• _WORK TO COMPLETE_: Where a line below holds the string "This", copy that line.

• _DATASET RECORDS_:
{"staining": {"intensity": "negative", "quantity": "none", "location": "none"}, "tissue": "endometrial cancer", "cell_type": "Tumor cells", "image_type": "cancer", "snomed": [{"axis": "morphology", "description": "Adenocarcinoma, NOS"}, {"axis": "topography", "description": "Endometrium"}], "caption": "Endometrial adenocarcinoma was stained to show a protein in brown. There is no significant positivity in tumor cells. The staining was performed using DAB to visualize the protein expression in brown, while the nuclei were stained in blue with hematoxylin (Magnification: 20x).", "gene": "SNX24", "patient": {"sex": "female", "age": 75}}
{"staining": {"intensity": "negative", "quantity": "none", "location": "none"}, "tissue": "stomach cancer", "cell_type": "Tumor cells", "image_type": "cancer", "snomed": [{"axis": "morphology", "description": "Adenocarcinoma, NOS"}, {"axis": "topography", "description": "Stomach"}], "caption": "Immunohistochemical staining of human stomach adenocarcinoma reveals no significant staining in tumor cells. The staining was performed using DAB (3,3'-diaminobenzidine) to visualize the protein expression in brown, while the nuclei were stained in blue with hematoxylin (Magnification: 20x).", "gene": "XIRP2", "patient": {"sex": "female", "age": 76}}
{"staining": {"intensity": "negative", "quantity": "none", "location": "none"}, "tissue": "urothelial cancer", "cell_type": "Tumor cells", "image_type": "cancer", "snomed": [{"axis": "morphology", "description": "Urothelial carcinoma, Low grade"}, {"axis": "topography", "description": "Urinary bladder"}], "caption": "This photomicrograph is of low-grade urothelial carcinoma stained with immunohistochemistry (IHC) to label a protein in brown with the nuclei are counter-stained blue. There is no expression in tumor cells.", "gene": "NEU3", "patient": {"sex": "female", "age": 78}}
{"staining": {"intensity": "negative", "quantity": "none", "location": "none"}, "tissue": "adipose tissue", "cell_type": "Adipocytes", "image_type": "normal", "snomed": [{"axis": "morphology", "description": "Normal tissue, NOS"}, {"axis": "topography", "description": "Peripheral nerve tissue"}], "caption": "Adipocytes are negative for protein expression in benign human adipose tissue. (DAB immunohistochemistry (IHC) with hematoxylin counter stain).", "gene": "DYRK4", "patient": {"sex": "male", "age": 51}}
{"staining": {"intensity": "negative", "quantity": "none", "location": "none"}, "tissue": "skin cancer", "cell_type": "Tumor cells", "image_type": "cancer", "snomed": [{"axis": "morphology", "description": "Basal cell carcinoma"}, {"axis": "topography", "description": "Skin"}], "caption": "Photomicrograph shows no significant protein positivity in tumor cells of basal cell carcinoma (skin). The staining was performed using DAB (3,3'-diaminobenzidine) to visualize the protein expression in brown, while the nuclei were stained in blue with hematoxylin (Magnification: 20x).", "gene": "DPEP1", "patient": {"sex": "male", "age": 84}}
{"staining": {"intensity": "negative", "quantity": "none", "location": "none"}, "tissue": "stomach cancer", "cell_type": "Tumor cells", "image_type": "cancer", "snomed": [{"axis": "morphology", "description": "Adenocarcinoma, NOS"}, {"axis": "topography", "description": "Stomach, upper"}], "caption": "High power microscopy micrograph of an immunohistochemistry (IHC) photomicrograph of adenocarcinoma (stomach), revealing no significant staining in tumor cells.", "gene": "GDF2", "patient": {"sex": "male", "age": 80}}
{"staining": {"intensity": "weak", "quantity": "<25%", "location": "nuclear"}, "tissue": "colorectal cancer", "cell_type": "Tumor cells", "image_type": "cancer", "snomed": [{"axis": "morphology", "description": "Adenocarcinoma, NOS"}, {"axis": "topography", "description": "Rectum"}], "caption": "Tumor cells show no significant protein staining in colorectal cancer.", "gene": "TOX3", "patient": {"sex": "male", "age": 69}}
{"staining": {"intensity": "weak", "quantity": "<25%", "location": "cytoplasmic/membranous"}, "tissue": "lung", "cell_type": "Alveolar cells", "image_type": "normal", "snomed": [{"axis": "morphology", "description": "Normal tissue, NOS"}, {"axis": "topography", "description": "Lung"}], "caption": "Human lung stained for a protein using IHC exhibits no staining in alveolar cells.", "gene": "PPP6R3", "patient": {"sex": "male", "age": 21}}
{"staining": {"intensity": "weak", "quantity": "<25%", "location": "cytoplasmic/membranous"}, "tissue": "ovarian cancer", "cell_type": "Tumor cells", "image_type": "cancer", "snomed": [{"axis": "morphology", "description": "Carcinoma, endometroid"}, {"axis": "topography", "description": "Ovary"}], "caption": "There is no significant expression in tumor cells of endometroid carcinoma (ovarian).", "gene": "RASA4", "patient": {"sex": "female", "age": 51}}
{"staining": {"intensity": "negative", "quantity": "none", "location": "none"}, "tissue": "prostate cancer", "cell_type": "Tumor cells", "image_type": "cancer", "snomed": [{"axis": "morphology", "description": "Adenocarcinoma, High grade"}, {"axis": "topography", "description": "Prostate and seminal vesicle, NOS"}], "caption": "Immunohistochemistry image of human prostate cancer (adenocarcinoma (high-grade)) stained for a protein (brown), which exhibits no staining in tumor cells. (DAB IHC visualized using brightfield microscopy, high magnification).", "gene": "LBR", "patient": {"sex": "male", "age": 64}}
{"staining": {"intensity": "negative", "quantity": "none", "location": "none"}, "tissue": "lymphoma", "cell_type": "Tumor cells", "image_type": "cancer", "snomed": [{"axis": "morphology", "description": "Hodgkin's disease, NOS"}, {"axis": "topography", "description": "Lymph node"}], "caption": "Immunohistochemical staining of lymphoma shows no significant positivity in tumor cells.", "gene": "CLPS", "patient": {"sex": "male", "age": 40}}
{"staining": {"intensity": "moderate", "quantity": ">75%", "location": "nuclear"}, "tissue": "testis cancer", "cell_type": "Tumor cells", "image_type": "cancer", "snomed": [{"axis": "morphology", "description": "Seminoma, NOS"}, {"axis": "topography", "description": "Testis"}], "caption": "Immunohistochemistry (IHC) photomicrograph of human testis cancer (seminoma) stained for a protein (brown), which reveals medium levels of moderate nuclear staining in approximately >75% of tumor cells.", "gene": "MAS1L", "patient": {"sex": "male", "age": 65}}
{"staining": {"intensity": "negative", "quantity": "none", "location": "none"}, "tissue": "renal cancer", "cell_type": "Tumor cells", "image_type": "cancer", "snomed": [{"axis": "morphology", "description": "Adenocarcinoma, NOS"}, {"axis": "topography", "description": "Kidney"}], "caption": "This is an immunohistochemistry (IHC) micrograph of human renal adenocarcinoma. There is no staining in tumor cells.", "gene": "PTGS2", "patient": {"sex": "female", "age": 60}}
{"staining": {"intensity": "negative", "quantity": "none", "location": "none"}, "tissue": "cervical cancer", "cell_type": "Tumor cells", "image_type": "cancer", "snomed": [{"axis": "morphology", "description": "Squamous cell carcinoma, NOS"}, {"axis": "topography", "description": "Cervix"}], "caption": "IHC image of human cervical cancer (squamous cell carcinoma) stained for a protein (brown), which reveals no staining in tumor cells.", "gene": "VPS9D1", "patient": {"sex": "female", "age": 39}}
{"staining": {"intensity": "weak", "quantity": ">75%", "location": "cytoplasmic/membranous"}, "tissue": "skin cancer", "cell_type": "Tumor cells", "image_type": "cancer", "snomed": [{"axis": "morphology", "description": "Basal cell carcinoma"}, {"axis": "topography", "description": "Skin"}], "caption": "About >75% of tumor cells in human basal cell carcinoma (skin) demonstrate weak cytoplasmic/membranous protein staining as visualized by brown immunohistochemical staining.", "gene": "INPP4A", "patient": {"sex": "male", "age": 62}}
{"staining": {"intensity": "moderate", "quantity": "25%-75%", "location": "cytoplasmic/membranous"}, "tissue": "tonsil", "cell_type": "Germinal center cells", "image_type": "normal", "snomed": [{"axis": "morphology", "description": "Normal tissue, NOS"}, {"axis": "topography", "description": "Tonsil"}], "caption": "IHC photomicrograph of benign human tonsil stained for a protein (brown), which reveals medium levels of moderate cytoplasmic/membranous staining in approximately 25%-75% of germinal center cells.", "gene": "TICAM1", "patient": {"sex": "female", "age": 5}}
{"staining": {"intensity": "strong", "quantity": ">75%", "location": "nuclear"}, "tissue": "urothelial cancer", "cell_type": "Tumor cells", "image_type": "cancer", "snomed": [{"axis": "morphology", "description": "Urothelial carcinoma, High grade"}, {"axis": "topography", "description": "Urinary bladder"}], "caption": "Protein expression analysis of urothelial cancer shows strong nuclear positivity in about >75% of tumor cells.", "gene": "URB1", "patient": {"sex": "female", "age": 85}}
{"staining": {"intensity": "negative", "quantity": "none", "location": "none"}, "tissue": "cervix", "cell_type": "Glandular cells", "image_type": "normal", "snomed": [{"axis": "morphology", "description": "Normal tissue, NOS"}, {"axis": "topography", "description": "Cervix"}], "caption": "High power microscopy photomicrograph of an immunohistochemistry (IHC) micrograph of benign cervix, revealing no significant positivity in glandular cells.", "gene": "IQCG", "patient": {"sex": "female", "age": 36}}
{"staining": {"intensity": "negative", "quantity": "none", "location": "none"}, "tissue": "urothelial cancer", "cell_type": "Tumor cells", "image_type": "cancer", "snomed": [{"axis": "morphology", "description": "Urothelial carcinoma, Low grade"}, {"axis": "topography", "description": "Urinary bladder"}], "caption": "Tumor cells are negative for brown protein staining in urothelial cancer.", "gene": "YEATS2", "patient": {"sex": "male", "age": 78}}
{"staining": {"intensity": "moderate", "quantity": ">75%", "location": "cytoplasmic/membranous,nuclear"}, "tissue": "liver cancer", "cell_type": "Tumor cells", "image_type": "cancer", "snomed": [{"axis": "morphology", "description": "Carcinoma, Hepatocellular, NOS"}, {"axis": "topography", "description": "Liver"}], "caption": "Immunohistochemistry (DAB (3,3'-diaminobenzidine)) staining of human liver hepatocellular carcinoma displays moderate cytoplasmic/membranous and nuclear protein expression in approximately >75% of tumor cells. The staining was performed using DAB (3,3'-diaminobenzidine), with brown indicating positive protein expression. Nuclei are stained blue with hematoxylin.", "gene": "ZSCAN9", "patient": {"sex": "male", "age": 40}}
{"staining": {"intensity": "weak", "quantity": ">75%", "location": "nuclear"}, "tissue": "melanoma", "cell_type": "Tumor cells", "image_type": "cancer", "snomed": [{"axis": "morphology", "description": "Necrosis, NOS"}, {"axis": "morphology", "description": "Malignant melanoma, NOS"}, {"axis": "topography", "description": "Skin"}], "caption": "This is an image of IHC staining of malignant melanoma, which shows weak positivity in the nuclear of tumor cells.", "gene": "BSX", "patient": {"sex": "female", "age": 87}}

• _RESPONSE BELOW_:
{"staining": {"intensity": "negative", "quantity": "none", "location": "none"}, "tissue": "urothelial cancer", "cell_type": "Tumor cells", "image_type": "cancer", "snomed": [{"axis": "morphology", "description": "Urothelial carcinoma, Low grade"}, {"axis": "topography", "description": "Urinary bladder"}], "caption": "This photomicrograph is of low-grade urothelial carcinoma stained with immunohistochemistry (IHC) to label a protein in brown with the nuclei are counter-stained blue. There is no expression in tumor cells.", "gene": "NEU3", "patient": {"sex": "female", "age": 78}}
{"staining": {"intensity": "negative", "quantity": "none", "location": "none"}, "tissue": "renal cancer", "cell_type": "Tumor cells", "image_type": "cancer", "snomed": [{"axis": "morphology", "description": "Adenocarcinoma, NOS"}, {"axis": "topography", "description": "Kidney"}], "caption": "This is an immunohistochemistry (IHC) micrograph of human renal adenocarcinoma. There is no staining in tumor cells.", "gene": "PTGS2", "patient": {"sex": "female", "age": 60}}
{"staining": {"intensity": "weak", "quantity": ">75%", "location": "nuclear"}, "tissue": "melanoma", "cell_type": "Tumor cells", "image_type": "cancer", "snomed": [{"axis": "morphology", "description": "Necrosis, NOS"}, {"axis": "morphology", "description": "Malignant melanoma, NOS"}, {"axis": "topography", "description": "Skin"}], "caption": "This is an image of IHC staining of malignant melanoma, which shows weak positivity in the nuclear of tumor cells.", "gene": "BSX", "patient": {"sex": "female", "age": 87}}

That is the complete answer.